Le phare de Beau­duc, en Camargue, a été éteint cet été. Il n’était pas facile à atteindre pour les équipes d’en­tre­tien. Le trait de côte ayant évolué, il n’était plus à la pointe. Et la côte est bien bali­sée par ailleurs.
En revanche les Phares et Balises n’ont pas réussi à éteindre la modeste tourelle de Men Grenn. L’af­faire est remon­tée jusqu’à Paris, en haut lieu. Les quelques plai­san­ciers et goémo­niers qui utilisent le petit mouillage de Lane­ros assurent avoir besoin d’une lumière là pour se repé­rer s’ils rentrent ou sortent de nuit.

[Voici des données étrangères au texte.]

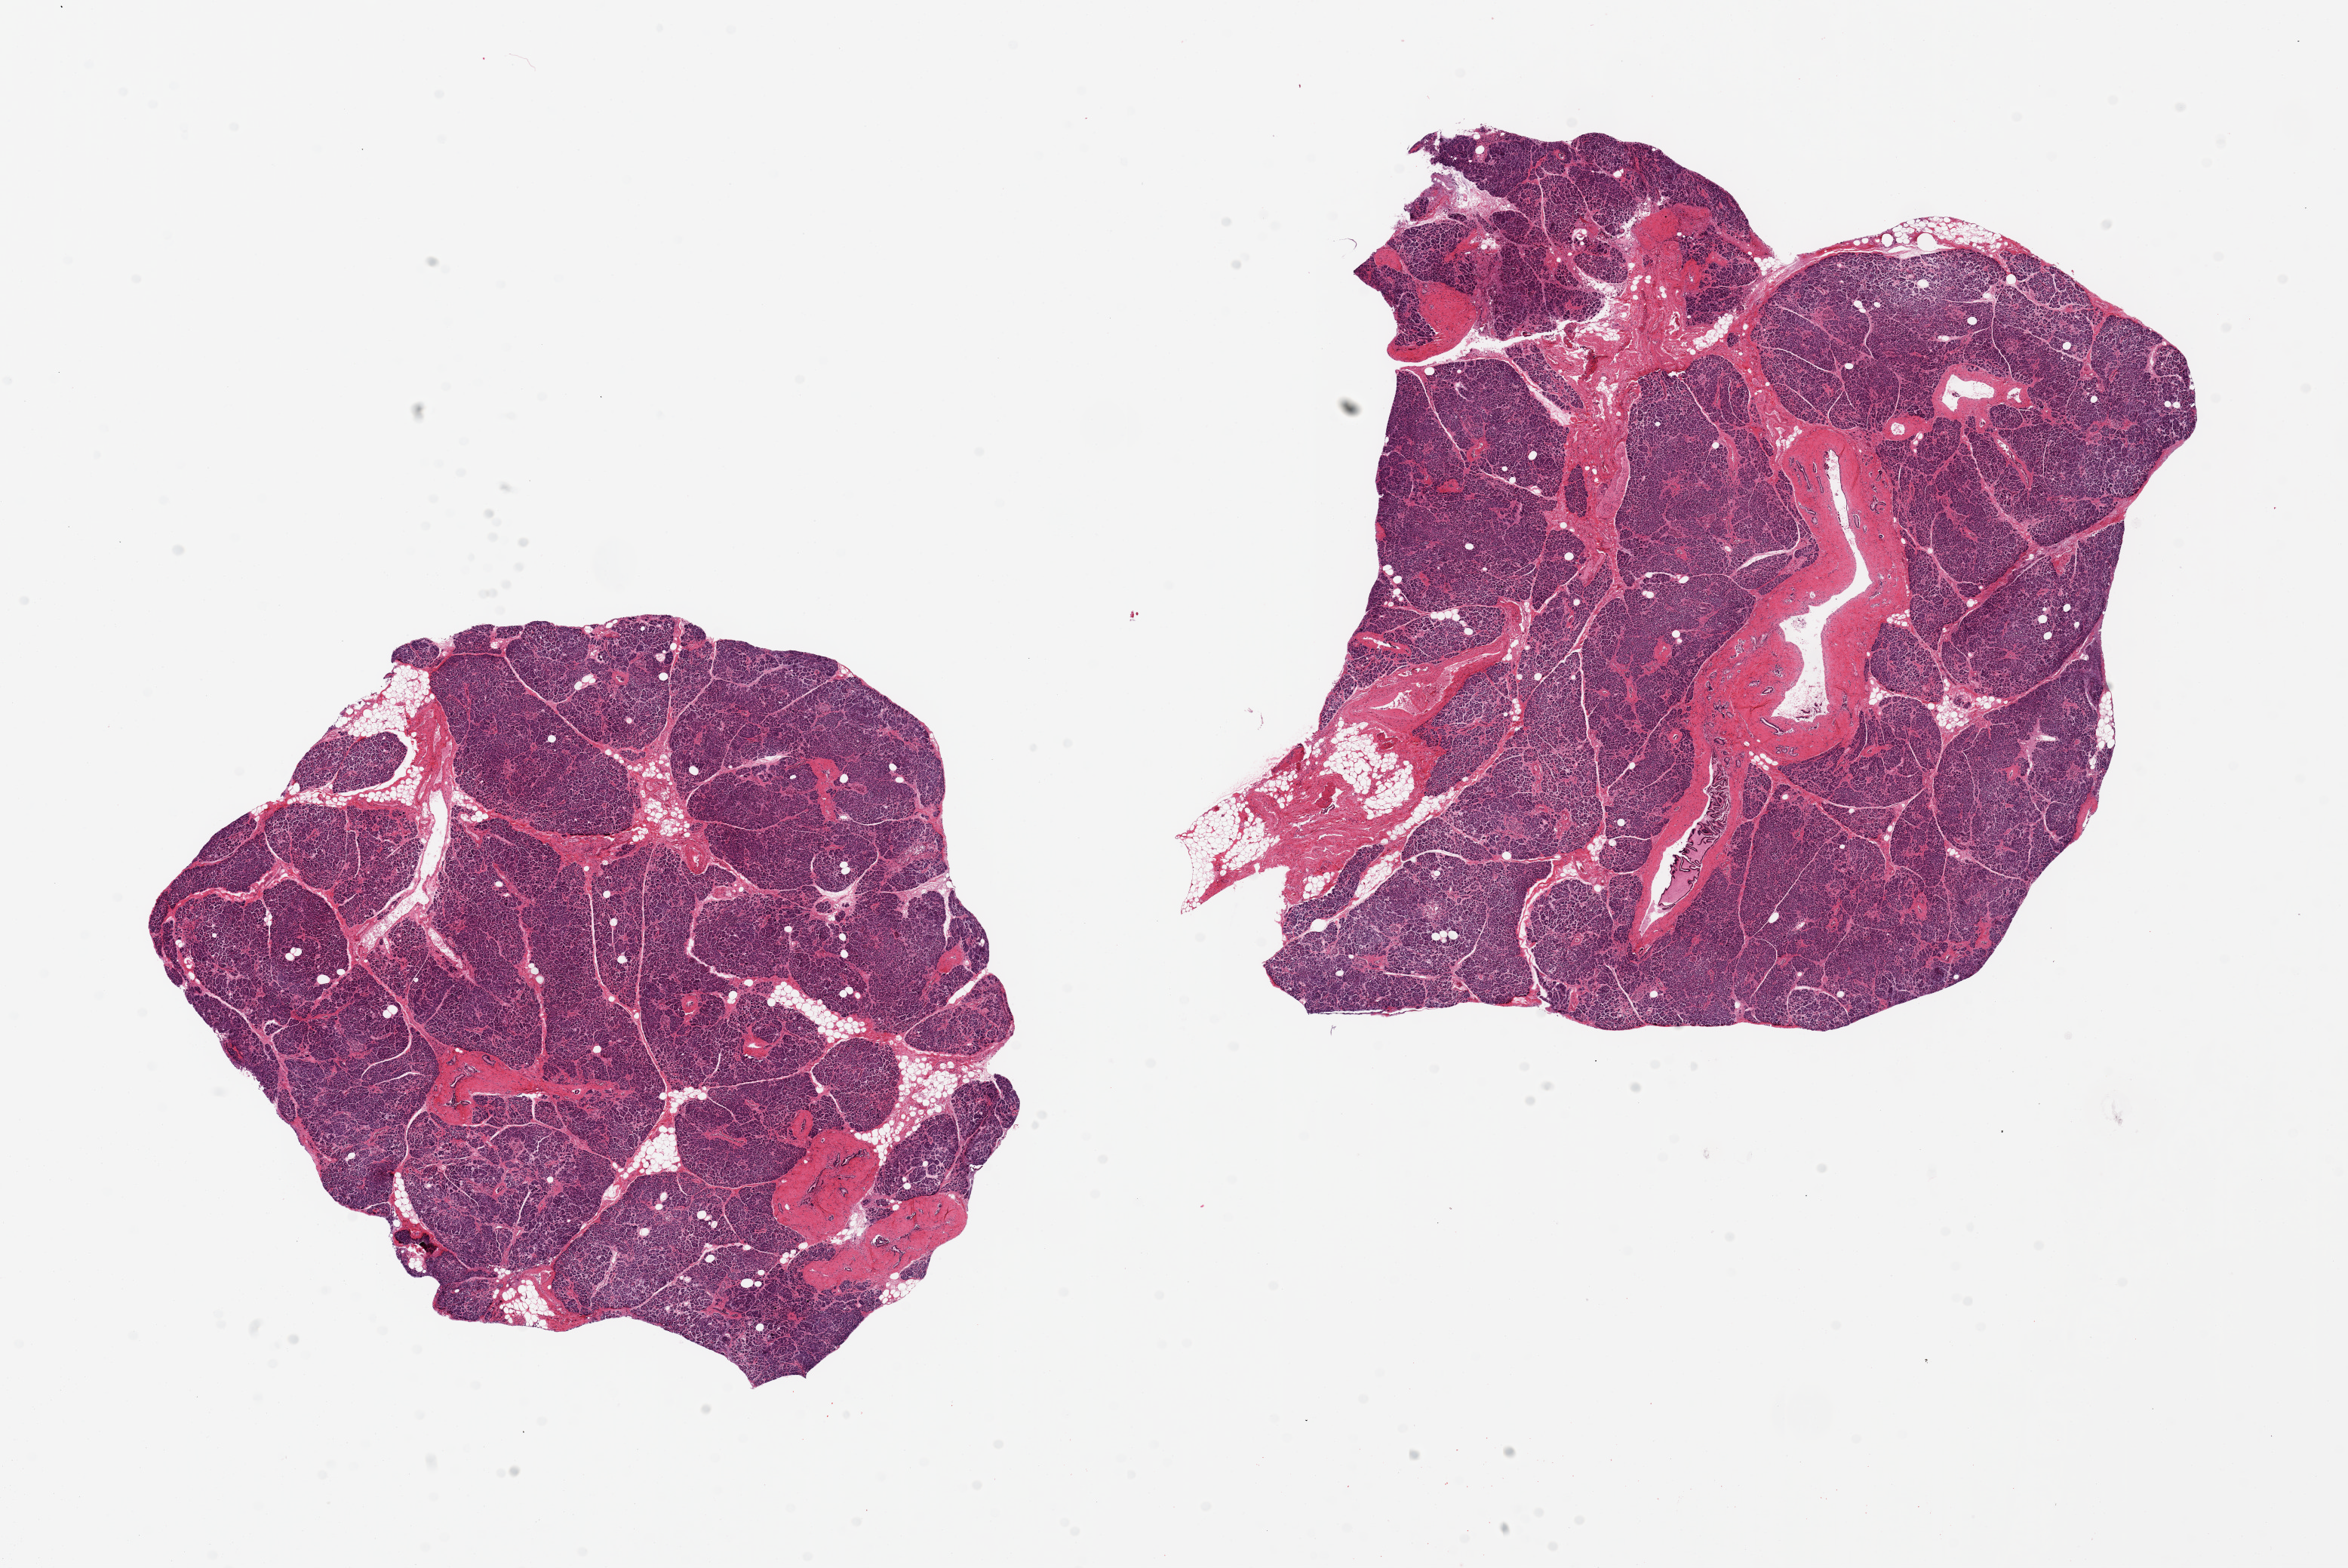
Digitized haematoxylin and eosin-stained section, whole scanned area (about 24.6 x 16.4 mm, from a 20x scan) shown as a low-resolution overview. PAXgene-fixed paraffin-embedded (PFPE) section. Sampled site (target tissue): pancreas. Donor tissue sample. Donor sex: female.
- reviewer comment on this tissue sample: 2 pieces ~8x8mm, Islets visible, poorly preserved, pathcy saponification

Mesure de compro­mis, les Phares et Balises, esti­mant que cette tourelle au milieu des cailloux pouvait trom­per un navi­ga­teur entrant de nuit à Lézar­drieu sans connaître les lieux, le feu est devenu bleu. Confi­den­tiel, réservé à l’usage local, il ne fait plus partie du bali­sage offi­ciel.